Choosing your Windows 7 exit strategy: Four options
April 7, 2019
Microsoft is ending support for Windows 7 next January, so the pressure is on to decide how your organization will handle that transition. In this ebook, Ed Bott outlines four possible routes to consider.
From the ebook:
If your business is still running on Windows 7, you have some important decisions to make, and not a lot of time remaining. Windows 7 support officially ends in less than a year, on January 14, 2020. After that date, Microsoft will stop delivering security updates automatically, and by then most third-party vendors will have dropped support as well.

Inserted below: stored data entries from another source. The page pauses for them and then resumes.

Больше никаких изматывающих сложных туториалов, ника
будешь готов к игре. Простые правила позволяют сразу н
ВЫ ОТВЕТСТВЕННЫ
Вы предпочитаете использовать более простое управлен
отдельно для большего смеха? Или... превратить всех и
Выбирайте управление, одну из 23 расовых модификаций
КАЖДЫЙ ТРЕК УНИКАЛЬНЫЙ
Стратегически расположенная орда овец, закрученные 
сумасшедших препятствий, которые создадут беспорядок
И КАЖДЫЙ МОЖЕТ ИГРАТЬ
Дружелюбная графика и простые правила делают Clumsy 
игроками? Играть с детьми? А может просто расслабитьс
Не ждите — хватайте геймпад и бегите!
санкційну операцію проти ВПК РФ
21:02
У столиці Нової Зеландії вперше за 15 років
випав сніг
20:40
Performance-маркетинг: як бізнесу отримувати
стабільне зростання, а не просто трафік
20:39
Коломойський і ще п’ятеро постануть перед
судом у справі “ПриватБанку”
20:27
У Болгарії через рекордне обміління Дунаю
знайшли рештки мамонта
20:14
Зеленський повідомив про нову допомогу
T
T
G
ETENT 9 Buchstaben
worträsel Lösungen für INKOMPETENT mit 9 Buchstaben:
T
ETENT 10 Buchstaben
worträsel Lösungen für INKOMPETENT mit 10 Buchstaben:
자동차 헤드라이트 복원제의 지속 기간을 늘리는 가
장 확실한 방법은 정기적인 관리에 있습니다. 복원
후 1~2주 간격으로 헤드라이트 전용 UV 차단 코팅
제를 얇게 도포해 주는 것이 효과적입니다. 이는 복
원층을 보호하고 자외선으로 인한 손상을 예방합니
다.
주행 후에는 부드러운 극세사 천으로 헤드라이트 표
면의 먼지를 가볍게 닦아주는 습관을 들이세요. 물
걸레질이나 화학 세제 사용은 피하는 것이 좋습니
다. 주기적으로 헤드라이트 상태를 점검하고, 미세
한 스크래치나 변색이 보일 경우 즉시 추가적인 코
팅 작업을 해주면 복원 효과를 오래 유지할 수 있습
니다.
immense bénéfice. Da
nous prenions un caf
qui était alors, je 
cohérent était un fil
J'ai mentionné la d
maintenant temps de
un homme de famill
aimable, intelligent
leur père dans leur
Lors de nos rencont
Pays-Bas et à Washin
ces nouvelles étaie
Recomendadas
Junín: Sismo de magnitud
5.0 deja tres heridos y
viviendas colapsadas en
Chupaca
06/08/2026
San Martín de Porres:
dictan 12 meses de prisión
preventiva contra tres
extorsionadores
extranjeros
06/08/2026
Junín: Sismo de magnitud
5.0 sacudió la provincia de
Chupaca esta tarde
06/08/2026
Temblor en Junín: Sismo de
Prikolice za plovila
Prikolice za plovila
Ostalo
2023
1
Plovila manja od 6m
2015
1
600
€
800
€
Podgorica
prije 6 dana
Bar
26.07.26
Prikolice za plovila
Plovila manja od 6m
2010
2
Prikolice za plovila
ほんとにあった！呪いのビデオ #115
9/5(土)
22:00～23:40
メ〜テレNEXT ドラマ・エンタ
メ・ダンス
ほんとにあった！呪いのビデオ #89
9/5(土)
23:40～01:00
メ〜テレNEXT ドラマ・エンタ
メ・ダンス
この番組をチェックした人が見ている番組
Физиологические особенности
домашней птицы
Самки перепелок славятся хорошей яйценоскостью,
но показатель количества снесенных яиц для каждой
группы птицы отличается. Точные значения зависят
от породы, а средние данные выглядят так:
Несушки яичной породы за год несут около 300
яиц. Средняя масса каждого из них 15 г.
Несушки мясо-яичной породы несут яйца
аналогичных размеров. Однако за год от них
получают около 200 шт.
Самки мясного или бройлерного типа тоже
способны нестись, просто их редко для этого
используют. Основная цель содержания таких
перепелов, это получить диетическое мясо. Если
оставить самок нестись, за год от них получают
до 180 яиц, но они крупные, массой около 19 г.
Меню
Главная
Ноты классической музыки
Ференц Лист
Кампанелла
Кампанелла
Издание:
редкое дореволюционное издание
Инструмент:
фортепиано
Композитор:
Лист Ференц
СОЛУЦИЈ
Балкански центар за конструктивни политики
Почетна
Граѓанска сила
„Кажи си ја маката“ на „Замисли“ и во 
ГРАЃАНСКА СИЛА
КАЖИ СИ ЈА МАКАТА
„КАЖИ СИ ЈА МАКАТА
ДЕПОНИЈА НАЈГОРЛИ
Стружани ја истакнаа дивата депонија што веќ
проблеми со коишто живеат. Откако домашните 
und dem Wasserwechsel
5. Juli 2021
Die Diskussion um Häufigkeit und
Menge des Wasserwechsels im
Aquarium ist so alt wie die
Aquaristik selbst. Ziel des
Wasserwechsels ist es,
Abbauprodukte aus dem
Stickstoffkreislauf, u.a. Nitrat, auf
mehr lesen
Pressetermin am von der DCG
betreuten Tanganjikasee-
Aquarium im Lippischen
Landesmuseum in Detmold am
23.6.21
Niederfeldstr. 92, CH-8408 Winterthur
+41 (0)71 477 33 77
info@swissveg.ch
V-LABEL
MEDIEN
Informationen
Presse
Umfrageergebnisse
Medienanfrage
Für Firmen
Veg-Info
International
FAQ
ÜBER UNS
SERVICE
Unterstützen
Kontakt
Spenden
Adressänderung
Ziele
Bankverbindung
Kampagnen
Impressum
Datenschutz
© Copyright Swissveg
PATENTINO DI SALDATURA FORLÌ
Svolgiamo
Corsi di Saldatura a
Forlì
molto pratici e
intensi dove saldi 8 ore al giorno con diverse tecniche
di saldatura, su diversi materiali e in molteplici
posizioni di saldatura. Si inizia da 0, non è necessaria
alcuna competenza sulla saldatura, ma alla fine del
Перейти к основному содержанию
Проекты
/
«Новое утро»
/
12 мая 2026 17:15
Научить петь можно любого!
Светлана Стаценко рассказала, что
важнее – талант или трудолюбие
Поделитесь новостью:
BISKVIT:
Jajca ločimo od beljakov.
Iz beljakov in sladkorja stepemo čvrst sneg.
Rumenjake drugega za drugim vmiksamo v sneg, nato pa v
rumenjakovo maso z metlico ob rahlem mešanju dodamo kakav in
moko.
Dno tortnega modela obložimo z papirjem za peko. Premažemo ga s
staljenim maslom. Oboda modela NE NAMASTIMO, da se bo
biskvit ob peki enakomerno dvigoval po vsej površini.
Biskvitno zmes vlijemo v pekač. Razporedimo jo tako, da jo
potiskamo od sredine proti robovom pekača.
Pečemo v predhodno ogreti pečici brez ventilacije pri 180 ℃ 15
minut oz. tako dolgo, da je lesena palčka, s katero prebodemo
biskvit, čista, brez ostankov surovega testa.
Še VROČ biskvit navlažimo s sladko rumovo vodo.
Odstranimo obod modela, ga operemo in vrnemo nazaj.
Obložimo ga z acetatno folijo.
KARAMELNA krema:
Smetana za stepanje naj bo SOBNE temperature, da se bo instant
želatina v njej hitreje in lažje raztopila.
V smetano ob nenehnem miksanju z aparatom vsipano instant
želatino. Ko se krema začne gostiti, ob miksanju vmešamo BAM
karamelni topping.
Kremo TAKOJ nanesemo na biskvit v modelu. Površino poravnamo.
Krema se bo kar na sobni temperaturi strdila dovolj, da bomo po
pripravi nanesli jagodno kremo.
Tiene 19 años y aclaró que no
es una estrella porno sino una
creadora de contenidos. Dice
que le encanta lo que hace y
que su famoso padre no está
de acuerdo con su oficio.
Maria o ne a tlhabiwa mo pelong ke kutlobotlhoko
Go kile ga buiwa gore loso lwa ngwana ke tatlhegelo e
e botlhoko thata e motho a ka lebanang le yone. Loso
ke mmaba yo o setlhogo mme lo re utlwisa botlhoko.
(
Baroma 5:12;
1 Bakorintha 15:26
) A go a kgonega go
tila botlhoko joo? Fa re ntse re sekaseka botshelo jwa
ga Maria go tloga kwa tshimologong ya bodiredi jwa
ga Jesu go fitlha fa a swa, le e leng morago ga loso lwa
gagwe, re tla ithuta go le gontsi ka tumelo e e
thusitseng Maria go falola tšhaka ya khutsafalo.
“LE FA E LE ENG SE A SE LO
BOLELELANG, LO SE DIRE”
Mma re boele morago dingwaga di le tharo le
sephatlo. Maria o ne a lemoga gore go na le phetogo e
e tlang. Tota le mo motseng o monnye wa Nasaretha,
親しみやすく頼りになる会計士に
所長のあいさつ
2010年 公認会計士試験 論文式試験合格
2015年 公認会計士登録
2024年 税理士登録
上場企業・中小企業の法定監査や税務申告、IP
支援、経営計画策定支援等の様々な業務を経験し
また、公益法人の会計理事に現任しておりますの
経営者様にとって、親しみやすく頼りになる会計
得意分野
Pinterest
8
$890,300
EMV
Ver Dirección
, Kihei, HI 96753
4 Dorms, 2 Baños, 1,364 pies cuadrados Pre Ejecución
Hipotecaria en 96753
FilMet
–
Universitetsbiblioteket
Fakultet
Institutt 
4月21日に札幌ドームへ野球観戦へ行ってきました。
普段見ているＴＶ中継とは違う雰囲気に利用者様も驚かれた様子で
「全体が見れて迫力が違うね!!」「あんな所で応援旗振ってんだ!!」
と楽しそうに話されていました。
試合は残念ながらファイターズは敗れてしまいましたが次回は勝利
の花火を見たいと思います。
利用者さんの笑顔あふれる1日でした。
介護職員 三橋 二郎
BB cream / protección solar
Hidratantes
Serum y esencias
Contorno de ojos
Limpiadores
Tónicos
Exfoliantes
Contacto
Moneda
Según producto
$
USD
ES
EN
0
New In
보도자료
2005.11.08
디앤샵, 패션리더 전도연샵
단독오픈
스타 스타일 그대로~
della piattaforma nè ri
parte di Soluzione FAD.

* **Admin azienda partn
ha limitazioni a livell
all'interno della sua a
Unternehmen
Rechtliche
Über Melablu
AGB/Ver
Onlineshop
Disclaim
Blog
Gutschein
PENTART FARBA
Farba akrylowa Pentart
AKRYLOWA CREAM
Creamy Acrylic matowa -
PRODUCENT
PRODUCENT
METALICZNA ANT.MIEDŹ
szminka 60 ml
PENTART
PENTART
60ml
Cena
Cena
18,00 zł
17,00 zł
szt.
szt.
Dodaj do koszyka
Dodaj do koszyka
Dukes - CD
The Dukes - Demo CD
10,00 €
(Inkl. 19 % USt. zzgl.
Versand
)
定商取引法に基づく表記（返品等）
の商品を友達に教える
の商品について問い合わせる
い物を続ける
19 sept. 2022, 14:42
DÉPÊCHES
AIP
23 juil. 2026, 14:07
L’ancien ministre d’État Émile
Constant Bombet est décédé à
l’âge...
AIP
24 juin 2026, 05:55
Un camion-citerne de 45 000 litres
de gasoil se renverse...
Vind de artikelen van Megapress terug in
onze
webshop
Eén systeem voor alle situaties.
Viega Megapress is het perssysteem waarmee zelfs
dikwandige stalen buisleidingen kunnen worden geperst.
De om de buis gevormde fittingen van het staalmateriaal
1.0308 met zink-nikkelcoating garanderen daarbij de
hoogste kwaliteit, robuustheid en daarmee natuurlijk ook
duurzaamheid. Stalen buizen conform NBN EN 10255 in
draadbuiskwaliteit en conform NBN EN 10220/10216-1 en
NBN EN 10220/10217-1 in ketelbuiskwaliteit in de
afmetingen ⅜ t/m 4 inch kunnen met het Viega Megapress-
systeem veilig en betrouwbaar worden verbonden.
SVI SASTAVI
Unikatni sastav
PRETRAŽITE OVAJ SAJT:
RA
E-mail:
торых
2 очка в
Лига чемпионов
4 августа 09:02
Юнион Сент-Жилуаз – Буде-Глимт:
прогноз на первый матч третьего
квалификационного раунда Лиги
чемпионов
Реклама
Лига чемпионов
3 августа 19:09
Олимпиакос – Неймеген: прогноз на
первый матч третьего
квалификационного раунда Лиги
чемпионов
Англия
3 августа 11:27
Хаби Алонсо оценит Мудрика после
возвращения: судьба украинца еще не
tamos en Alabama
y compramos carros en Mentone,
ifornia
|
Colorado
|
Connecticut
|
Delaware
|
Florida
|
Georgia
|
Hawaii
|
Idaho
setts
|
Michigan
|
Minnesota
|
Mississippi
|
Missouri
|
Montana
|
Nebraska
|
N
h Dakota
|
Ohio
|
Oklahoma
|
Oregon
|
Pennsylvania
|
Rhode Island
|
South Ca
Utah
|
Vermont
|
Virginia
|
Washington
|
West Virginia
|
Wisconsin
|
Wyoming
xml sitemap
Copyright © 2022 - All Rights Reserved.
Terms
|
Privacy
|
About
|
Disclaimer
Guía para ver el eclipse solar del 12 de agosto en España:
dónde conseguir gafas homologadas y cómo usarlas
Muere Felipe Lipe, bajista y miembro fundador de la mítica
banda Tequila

Most businesses completed their planning for migration to Windows 10 long ago and are in the final stages of implementing that plan. But if you're still procrastinating, it's time to get serious. (And just to make sure you're aware of the upcoming deadline, Microsoft is about to start displaying pop-up notifications on Windows 7 PCs.)
You have, by my calculation, four options. Which one you choose depends on why your organization is still clinging to Windows 7.
If the main reason is inertia, you'll need to find something to motivate yourself. You could, for example, calculate the costs of cleaning up after a successful ransomware attack that spreads over your network, including the loss of business while you scramble to recover. If you're in a regulated industry, you might want to find out whether running an unsupported operating system puts you at compliance risks, which can result in hefty fines and a loss of business when customers find out.
The other possible deployment blocker is a compatibility problem. For most Windows 7 apps, compatibility shouldn't be an issue. If your business depends on specialized hardware or line-of-business software that absolutely will not run on Windows 10, you might be able to make a case for paying to extend the support deadline. But that just delays the inevitable by a year or two, or at most three. Your search for a replacement should be well underway by now.